LISTED RECORDS:
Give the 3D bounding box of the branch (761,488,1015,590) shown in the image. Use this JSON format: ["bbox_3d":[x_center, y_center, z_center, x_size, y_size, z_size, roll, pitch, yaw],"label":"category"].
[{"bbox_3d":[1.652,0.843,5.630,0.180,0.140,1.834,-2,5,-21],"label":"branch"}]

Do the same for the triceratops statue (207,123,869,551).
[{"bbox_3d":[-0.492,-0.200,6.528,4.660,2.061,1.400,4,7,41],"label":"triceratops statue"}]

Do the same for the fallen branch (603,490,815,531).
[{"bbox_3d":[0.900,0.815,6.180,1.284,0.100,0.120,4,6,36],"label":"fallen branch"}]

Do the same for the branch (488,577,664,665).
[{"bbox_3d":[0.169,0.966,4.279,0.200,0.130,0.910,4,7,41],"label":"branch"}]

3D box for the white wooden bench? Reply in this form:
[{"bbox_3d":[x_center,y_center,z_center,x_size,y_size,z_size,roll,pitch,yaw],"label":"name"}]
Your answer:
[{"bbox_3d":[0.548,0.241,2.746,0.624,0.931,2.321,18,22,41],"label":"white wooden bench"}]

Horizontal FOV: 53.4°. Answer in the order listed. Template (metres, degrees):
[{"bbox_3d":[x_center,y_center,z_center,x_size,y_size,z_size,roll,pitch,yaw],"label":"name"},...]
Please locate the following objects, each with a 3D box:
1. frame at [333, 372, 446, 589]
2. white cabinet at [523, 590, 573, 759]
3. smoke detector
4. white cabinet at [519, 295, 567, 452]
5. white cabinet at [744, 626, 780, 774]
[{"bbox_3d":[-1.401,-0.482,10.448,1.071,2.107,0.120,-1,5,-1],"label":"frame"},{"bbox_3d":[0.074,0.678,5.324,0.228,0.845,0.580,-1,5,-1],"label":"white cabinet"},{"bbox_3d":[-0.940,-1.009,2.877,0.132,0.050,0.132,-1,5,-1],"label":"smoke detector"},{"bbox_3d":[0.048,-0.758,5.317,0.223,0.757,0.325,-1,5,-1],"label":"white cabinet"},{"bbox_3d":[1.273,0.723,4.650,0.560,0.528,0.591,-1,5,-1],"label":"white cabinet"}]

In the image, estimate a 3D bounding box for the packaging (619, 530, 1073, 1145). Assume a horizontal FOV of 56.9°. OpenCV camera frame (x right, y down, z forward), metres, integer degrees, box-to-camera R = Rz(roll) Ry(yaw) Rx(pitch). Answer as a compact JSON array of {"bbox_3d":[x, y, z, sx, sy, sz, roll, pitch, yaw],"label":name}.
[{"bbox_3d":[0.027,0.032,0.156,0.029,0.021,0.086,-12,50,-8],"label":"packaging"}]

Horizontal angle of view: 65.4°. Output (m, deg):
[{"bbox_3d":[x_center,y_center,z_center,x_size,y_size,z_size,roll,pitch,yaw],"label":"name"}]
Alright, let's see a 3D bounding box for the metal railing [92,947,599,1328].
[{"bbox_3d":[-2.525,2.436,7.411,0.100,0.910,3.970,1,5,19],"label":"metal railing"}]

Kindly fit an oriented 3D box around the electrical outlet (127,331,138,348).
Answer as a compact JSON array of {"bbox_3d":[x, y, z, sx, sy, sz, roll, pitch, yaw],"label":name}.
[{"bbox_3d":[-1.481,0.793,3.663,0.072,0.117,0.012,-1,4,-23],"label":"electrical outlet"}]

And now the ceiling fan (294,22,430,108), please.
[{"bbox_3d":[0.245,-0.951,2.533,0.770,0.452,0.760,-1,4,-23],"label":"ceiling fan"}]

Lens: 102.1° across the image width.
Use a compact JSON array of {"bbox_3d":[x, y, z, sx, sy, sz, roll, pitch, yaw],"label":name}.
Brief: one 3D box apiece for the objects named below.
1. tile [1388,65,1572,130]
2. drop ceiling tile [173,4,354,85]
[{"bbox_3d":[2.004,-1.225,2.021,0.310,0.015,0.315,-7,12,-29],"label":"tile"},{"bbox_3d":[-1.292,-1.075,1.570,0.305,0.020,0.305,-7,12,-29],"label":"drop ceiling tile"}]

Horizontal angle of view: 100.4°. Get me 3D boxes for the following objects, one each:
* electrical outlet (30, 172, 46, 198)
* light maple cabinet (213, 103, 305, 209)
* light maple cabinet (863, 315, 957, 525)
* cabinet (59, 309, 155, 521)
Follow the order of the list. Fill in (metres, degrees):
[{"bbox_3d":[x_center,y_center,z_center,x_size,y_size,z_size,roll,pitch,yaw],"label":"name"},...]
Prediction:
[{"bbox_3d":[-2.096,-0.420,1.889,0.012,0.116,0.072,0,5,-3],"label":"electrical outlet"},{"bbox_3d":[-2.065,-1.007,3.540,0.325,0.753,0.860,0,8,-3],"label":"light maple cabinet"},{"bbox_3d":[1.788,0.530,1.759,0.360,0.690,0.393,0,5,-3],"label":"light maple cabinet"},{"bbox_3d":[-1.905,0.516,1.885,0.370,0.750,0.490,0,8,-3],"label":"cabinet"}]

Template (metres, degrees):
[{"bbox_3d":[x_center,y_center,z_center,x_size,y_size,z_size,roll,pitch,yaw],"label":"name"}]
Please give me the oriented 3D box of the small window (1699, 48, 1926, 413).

GOAL OF THE EXERCISE: Present the data above as a Markdown table with the columns Row and Line. Give each non-blank line its own numbered row and leave out the blank lines.

RESPONSE BELOW:
| Row | Line |
|---|---|
| 1 | Give the 3D bounding box of the branch (761,488,1015,590) shown in the image. Use this JSON format: ["bbox_3d":[x_center, y_center, z_center, x_size, y_size, z_size, roll, pitch, yaw],"label":"category"]. |
| 2 | [{"bbox_3d":[1.652,0.843,5.630,0.180,0.140,1.834,-2,5,-21],"label":"branch"}] |
| 3 | Do the same for the triceratops statue (207,123,869,551). |
| 4 | [{"bbox_3d":[-0.492,-0.200,6.528,4.660,2.061,1.400,4,7,41],"label":"triceratops statue"}] |
| 5 | Do the same for the fallen branch (603,490,815,531). |
| 6 | [{"bbox_3d":[0.900,0.815,6.180,1.284,0.100,0.120,4,6,36],"label":"fallen branch"}] |
| 7 | Do the same for the branch (488,577,664,665). |
| 8 | [{"bbox_3d":[0.169,0.966,4.279,0.200,0.130,0.910,4,7,41],"label":"branch"}] |
| 9 | 3D box for the white wooden bench? Reply in this form: |
| 10 | [{"bbox_3d":[x_center,y_center,z_center,x_size,y_size,z_size,roll,pitch,yaw],"label":"name"}] |
| 11 | Your answer: |
| 12 | [{"bbox_3d":[0.548,0.241,2.746,0.624,0.931,2.321,18,22,41],"label":"white wooden bench"}] |
| 13 | Horizontal FOV: 53.4°. Answer in the order listed. Template (metres, degrees): |
| 14 | [{"bbox_3d":[x_center,y_center,z_center,x_size,y_size,z_size,roll,pitch,yaw],"label":"name"},...] |
| 15 | Please locate the following objects, each with a 3D box: |
| 16 | 1. frame at [333, 372, 446, 589] |
| 17 | 2. white cabinet at [523, 590, 573, 759] |
| 18 | 3. smoke detector |
| 19 | 4. white cabinet at [519, 295, 567, 452] |
| 20 | 5. white cabinet at [744, 626, 780, 774] |
| 21 | [{"bbox_3d":[-1.401,-0.482,10.448,1.071,2.107,0.120,-1,5,-1],"label":"frame"},{"bbox_3d":[0.074,0.678,5.324,0.228,0.845,0.580,-1,5,-1],"label":"white cabinet"},{"bbox_3d":[-0.940,-1.009,2.877,0.132,0.050,0.132,-1,5,-1],"label":"smoke detector"},{"bbox_3d":[0.048,-0.758,5.317,0.223,0.757,0.325,-1,5,-1],"label":"white cabinet"},{"bbox_3d":[1.273,0.723,4.650,0.560,0.528,0.591,-1,5,-1],"label":"white cabinet"}] |
| 22 | In the image, estimate a 3D bounding box for the packaging (619, 530, 1073, 1145). Assume a horizontal FOV of 56.9°. OpenCV camera frame (x right, y down, z forward), metres, integer degrees, box-to-camera R = Rz(roll) Ry(yaw) Rx(pitch). Answer as a compact JSON array of {"bbox_3d":[x, y, z, sx, sy, sz, roll, pitch, yaw],"label":name}. |
| 23 | [{"bbox_3d":[0.027,0.032,0.156,0.029,0.021,0.086,-12,50,-8],"label":"packaging"}] |
| 24 | Horizontal angle of view: 65.4°. Output (m, deg): |
| 25 | [{"bbox_3d":[x_center,y_center,z_center,x_size,y_size,z_size,roll,pitch,yaw],"label":"name"}] |
| 26 | Alright, let's see a 3D bounding box for the metal railing [92,947,599,1328]. |
| 27 | [{"bbox_3d":[-2.525,2.436,7.411,0.100,0.910,3.970,1,5,19],"label":"metal railing"}] |
| 28 | Kindly fit an oriented 3D box around the electrical outlet (127,331,138,348). |
| 29 | Answer as a compact JSON array of {"bbox_3d":[x, y, z, sx, sy, sz, roll, pitch, yaw],"label":name}. |
| 30 | [{"bbox_3d":[-1.481,0.793,3.663,0.072,0.117,0.012,-1,4,-23],"label":"electrical outlet"}] |
| 31 | And now the ceiling fan (294,22,430,108), please. |
| 32 | [{"bbox_3d":[0.245,-0.951,2.533,0.770,0.452,0.760,-1,4,-23],"label":"ceiling fan"}] |
| 33 | Lens: 102.1° across the image width. |
| 34 | Use a compact JSON array of {"bbox_3d":[x, y, z, sx, sy, sz, roll, pitch, yaw],"label":name}. |
| 35 | Brief: one 3D box apiece for the objects named below. |
| 36 | 1. tile [1388,65,1572,130] |
| 37 | 2. drop ceiling tile [173,4,354,85] |
| 38 | [{"bbox_3d":[2.004,-1.225,2.021,0.310,0.015,0.315,-7,12,-29],"label":"tile"},{"bbox_3d":[-1.292,-1.075,1.570,0.305,0.020,0.305,-7,12,-29],"label":"drop ceiling tile"}] |
| 39 | Horizontal angle of view: 100.4°. Get me 3D boxes for the following objects, one each: |
| 40 | * electrical outlet (30, 172, 46, 198) |
| 41 | * light maple cabinet (213, 103, 305, 209) |
| 42 | * light maple cabinet (863, 315, 957, 525) |
| 43 | * cabinet (59, 309, 155, 521) |
| 44 | Follow the order of the list. Fill in (metres, degrees): |
| 45 | [{"bbox_3d":[x_center,y_center,z_center,x_size,y_size,z_size,roll,pitch,yaw],"label":"name"},...] |
| 46 | Prediction: |
| 47 | [{"bbox_3d":[-2.096,-0.420,1.889,0.012,0.116,0.072,0,5,-3],"label":"electrical outlet"},{"bbox_3d":[-2.065,-1.007,3.540,0.325,0.753,0.860,0,8,-3],"label":"light maple cabinet"},{"bbox_3d":[1.788,0.530,1.759,0.360,0.690,0.393,0,5,-3],"label":"light maple cabinet"},{"bbox_3d":[-1.905,0.516,1.885,0.370,0.750,0.490,0,8,-3],"label":"cabinet"}] |
| 48 | Template (metres, degrees): |
| 49 | [{"bbox_3d":[x_center,y_center,z_center,x_size,y_size,z_size,roll,pitch,yaw],"label":"name"}] |
| 50 | Please give me the oriented 3D box of the small window (1699, 48, 1926, 413). |